Shortly before my sister’s passing, we had made a promise to each other that we would both get help. I felt that I should at least try. I had gone to detox before, but came out of detox and always went back to using. I had never been to treatment. 

I went to detox and then treatment. I remember in treatment attending this NA meeting and the women that spoke talked about the 12 steps and how through this program their lives had transformed. I made a decision that day that I would at least try what they are suggesting because my way never worked. 
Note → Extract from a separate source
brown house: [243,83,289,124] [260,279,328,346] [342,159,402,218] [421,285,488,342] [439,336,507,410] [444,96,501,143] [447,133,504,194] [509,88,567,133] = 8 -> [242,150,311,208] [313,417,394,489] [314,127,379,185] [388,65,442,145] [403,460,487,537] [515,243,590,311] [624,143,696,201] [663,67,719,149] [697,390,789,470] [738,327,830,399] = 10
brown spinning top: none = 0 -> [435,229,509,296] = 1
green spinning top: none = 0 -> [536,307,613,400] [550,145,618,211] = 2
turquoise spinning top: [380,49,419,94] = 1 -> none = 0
It was suggested that I go to a Fellowship RCO after treatment. I am so glad I did; it has been the one of the best decisions I have made. There was structure and accountability. I did what was suggested, 90 meetings in 90 days, I  got a sponsor and I worked a 12-step program. I met with a manager weekly who was encouraging and supportive through this process. For the first time in a long time, I felt safe and supported like I was not alone.

Some of the things that I have been able to accomplish in recovery have helped to reinforce this journey. I was able to go back to school and get my high school diploma, build a relationship with my children and family, and I get to be present in their lives today. I also got to be there for the birth of my 2nd grandson.

I was given the opportunity to become a House manager at FRCO’s Women’s Recovery Residence which I am extremely grateful for. I am able to show other women that recovery is possible. I will be forever grateful for Fellowship RCO for giving me a safe place and the resources I needed to be successful in my recovery journey.

The continued support I have as an employee has allowed me to continue to dream big and pursue these dreams that I never thought possible prior to recovery, and in the spring semester of 2024 I will add “college student” to the list of things “I am” today.  Recovery has been the best gift I could give to myself, and I cannot see what is in store for me next! I am living proof that recovery is possible, and that change is possible.